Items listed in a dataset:
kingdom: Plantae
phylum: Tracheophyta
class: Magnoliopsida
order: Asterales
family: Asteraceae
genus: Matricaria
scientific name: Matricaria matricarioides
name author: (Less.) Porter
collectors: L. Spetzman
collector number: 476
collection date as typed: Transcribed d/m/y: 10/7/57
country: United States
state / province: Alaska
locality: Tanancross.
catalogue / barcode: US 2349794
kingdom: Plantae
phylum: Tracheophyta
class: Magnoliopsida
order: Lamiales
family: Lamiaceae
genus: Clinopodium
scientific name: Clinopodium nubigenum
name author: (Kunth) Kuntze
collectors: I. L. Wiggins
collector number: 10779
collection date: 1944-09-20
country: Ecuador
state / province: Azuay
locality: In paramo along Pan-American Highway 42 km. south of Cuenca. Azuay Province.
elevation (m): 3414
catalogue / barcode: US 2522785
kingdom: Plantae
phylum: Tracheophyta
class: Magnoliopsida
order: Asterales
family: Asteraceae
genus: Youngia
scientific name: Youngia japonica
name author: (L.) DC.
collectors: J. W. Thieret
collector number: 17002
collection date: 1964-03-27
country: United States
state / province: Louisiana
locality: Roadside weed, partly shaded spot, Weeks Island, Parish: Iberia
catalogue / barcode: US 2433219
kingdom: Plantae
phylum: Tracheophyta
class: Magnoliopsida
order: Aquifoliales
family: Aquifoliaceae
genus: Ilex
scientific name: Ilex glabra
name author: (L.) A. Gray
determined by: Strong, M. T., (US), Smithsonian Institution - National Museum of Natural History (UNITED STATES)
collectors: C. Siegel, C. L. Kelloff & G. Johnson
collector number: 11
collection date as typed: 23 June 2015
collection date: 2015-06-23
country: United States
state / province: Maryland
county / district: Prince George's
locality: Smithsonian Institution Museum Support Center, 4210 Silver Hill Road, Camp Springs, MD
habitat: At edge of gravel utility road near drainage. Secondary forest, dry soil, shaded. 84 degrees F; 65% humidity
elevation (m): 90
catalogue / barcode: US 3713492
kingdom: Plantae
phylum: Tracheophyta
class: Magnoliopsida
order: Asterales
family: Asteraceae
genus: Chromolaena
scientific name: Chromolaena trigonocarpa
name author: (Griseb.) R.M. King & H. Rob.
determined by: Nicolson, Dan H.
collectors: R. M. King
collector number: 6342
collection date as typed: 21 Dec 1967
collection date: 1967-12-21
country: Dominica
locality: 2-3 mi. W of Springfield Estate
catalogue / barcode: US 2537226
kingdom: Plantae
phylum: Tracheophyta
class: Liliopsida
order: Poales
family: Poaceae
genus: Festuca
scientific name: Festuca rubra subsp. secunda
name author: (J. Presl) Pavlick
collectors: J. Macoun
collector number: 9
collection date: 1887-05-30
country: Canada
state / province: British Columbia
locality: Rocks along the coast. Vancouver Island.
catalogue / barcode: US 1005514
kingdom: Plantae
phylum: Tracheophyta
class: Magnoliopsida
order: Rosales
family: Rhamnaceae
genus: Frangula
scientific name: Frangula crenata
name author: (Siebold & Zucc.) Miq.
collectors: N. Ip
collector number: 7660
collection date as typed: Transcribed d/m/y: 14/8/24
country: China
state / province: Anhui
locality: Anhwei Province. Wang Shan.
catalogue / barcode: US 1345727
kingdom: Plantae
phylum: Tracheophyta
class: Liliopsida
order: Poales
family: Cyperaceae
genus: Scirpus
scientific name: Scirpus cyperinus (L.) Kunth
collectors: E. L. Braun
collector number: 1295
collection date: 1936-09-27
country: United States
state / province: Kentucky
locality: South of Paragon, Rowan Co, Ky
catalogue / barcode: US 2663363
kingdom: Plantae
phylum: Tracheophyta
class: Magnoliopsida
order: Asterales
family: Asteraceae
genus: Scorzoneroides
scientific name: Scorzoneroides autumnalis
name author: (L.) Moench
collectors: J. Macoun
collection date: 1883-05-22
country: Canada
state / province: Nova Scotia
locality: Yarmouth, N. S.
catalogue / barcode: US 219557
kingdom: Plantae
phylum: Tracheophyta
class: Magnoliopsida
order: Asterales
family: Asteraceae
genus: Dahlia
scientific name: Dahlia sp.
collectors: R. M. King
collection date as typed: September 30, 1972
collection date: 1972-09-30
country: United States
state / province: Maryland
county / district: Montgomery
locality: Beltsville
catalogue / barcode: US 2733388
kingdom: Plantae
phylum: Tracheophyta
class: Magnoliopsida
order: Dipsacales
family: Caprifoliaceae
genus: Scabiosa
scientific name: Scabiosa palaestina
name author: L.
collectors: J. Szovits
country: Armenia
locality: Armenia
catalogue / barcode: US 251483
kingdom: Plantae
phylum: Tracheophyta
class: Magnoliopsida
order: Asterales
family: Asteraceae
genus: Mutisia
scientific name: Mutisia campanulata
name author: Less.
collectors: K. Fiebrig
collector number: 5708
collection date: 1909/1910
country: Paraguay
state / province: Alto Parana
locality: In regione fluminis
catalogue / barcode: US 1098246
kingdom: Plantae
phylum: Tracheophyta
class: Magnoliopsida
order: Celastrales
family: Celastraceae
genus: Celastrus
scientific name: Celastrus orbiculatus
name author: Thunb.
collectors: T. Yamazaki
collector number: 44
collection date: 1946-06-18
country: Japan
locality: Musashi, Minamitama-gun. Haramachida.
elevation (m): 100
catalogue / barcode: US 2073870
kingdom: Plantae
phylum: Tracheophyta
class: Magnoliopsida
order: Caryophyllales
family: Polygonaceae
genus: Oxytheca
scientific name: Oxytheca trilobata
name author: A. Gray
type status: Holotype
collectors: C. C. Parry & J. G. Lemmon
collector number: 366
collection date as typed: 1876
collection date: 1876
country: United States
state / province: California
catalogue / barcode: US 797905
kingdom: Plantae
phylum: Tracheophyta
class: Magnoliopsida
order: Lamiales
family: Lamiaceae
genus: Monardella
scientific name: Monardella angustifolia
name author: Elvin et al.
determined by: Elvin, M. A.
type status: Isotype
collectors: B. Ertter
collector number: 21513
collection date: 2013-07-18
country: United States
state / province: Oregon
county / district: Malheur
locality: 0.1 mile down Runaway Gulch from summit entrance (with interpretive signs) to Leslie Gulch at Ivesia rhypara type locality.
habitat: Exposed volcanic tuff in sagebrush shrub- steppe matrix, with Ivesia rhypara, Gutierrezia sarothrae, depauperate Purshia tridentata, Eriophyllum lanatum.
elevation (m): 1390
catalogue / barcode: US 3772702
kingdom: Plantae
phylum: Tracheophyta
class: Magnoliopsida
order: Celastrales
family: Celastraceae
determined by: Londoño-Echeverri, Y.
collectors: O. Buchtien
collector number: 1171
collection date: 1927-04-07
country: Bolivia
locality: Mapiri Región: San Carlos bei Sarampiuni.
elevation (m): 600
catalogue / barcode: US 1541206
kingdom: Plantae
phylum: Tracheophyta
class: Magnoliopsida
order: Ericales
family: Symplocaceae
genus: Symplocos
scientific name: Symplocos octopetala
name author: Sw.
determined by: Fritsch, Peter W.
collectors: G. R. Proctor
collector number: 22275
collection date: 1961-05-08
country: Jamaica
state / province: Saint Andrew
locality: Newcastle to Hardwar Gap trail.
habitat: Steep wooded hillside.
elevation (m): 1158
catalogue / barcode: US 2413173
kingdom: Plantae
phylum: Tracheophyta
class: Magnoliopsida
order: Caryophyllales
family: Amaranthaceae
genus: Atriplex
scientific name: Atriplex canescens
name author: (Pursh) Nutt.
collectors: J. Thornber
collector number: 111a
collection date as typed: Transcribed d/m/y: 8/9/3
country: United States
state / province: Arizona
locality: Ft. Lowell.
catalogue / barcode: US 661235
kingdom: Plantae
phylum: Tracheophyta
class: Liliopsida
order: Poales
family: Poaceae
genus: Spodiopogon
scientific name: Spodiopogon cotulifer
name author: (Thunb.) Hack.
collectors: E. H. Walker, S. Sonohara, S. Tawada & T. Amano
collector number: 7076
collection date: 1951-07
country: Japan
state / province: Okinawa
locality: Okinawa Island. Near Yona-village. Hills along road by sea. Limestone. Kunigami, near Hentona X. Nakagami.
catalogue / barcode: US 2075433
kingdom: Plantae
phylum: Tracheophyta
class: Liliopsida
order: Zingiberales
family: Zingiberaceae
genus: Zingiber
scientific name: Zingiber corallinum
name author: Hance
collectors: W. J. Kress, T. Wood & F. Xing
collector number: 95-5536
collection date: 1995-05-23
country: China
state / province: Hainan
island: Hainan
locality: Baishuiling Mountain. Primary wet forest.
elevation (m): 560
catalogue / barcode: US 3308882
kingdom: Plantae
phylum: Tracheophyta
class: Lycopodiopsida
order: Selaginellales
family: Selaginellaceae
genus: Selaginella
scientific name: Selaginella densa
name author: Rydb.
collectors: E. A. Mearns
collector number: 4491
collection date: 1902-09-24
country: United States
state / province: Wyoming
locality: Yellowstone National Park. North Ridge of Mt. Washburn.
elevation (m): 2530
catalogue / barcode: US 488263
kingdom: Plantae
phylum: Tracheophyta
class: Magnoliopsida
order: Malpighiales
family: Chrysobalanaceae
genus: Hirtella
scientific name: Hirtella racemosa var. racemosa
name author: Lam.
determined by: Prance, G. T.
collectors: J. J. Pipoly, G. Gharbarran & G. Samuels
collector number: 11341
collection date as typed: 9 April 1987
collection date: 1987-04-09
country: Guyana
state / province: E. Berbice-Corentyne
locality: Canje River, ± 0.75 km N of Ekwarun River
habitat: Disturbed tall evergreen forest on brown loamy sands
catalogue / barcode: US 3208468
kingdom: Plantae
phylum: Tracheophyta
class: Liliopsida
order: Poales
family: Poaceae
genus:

_TASK STATEMENT_. Write out the lines between the one holding "island: Hainan" and the one holding "collectors: E. A. Mearns", inclusive, with no changes.

_RIGHT ANSWER_.
island: Hainan
locality: Baishuiling Mountain. Primary wet forest.
elevation (m): 560
catalogue / barcode: US 3308882
kingdom: Plantae
phylum: Tracheophyta
class: Lycopodiopsida
order: Selaginellales
family: Selaginellaceae
genus: Selaginella
scientific name: Selaginella densa
name author: Rydb.
collectors: E. A. Mearns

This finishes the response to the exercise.